Des épimutations dépendantes de l’ARNi évoquent une résistance transitoire aux médicaments antimicrobiens

Joseph Heitman, Département de génétique moléculaire et de microbiologie,

Université Duke, Durham, Caroline du Nord, USA heitm001@duke.edu

 

Les micro-organismes évoluent par le biais de la reproduction sexuelle/parasexuelle, des mutateurs, de l’aneuploïdie, de la Hsp90 ou des prions. Les mécanismes qui sont nuisibles peuvent être réutilisés pour générer de la diversité. On sait que les microbes évoluent vers la résistance aux agents antimicrobiens par des voies faisant intervenir des mécanismes génétiques stables et instables, comme l’aneuploïdie qui sous-tend la résistance aux azoles chez les
Candida albicans
et
Cryptococcus neoformans
. Nous avons découvert un nouveau mécanisme conférant une résistance aux médicaments antifongiques chez le champignon pathogène humain. Mucor circinelloides. On a constaté que la résistance spontanée à l’antifongique FK506 évolue par deux mécanismes distincts. L’une implique des mutations mendéliennes conférant une résistance stable et irréversible aux médicaments ; l’autre se produit par une voie épigénétique médiée par l’interférence ARN (ARNi), entraînant une résistance instable et transitoire aux médicaments. La peptidyl-prolyl isomérase FKBP12 interagit avec le FK506 en formant un complexe qui inhibe la protéine phosphatase calcineurine. L’inhibition de la calcineurine par le FK506 bloque M. circinelloides transition dimorphique vers les hyphes et renforce la croissance en tant que levures. Dans certains isolats résistants au FK506, des mutations dans l’enzyme
fkbA
codant pour FKBP12 ou le gène de la calcineurine
cnbR
ou
cnaA
confèrent la résistance au FK506 et restaurent la croissance des hyphes. Dans d’autres isolats résistants, aucune mutation n’est trouvée dans les cibles médicamenteuses connues. Au lieu de cela, l’ARNi a été déclenché pour faire taire les fkbA ce qui donne des épimutants résistants aux médicaments. Les épimutants résistants au FK506 redeviennent facilement sensibles au médicament en l’absence de FK506. L’établissement des épimutants s’accompagne de la génération d’abondants fkbA de petits ARN et nécessite certains composants connus de la voie de l’ARNi, tandis que d’autres sont inutiles. De manière surprenante, les épimutants apparaissent à une fréquence plus élevée et sont plus stables chez les mutants dépourvus d’ARN polymérase 1 ou 3 (Rdrp1/3) ou de la protéine R3B2 semblable à la RNaseIII, ce qui révèle que certains composants de l’ARNi inhibent l’épimutation. L’extinction de la cible médicamenteuse FKBP12 semble impliquer la génération d’un intermédiaire déclencheur d’ARN double brin à l’aide de l’enzyme
fkbA
comme modèle pour produire de l’ARNm antisens.
fkbA
ARN. Ces résultats ont été généralisés pour montrer que des épimutations se produisent dans une deuxième espèce de
Mucor
et l’identification des épimutations dans le
pyrF
ou
pyrG
gènes conférant la résistance à l’acide 5-fluoroorotique (5-FOA). Des études sur des modèles murins portent sur la stabilité/instabilité des épimutations pendant l’infection et révèlent que le stress lié à l’infection peut induire une épimutation et une résistance aux médicaments. Aucun changement dans les modifications hétérochromatiques n’a été détecté chez les épimutants, ce qui suggère qu’ils sont strictement dépendants de l’ARNi. De plus, des études récentes révèlent que les épimutants sont suffisamment stables pour être hérités après la reproduction sexuée, et donc pour survivre au passage par la méiose.

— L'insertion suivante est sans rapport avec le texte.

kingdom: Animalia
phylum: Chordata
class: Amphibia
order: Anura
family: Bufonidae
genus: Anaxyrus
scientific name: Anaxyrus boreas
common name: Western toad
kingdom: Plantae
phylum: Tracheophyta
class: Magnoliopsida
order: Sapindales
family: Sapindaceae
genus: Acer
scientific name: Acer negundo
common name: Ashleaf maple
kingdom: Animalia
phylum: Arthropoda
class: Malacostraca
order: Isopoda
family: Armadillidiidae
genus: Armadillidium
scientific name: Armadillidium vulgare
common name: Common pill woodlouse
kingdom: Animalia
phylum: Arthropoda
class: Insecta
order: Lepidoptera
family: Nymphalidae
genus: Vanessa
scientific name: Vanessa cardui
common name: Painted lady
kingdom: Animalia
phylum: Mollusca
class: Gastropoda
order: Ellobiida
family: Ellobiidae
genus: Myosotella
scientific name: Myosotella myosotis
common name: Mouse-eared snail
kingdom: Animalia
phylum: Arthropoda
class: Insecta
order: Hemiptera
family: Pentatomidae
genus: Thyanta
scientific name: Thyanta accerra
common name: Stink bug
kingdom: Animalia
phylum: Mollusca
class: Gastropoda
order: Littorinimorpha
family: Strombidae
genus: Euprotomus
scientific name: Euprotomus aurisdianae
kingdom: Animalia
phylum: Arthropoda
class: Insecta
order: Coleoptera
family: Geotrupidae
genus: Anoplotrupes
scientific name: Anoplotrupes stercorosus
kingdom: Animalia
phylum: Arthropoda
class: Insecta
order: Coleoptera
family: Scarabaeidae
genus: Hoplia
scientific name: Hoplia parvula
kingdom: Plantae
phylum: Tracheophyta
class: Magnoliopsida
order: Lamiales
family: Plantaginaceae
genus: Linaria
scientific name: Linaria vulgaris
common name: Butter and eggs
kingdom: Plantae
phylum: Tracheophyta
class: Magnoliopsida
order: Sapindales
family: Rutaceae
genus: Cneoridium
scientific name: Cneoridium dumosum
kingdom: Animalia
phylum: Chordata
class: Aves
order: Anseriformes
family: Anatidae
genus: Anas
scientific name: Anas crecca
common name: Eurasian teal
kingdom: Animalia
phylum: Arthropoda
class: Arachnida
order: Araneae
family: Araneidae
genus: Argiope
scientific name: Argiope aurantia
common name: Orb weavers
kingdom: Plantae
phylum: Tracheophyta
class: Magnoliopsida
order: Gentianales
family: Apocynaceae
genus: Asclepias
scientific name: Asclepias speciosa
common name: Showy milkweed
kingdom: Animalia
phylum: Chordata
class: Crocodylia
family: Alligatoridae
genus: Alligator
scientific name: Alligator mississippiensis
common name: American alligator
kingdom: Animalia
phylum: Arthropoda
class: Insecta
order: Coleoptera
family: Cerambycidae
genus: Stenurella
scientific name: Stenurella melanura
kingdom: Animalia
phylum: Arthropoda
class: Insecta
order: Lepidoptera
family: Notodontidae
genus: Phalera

Ces études révèlent un nouveau mécanisme d’épimutation épigénétique réversible et transitoire basé sur l’ARNi contrôlant la plasticité phénotypique, avec des implications pour la résistance aux médicaments antimicrobiens, les mécanismes de pathogenèse in vivo et les mécanismes de régulation de l’ARNi chez les champignons et autres eucaryotes. L’impact total des épimutations dans ce système génétique et dans d’autres (y compris les champignons pathogènes de l’homme, les champignons pathogènes des plantes et les oomycètes pathogènes des plantes) n’a peut-être pas été découvert auparavant en raison de leur nature intrinsèquement instable.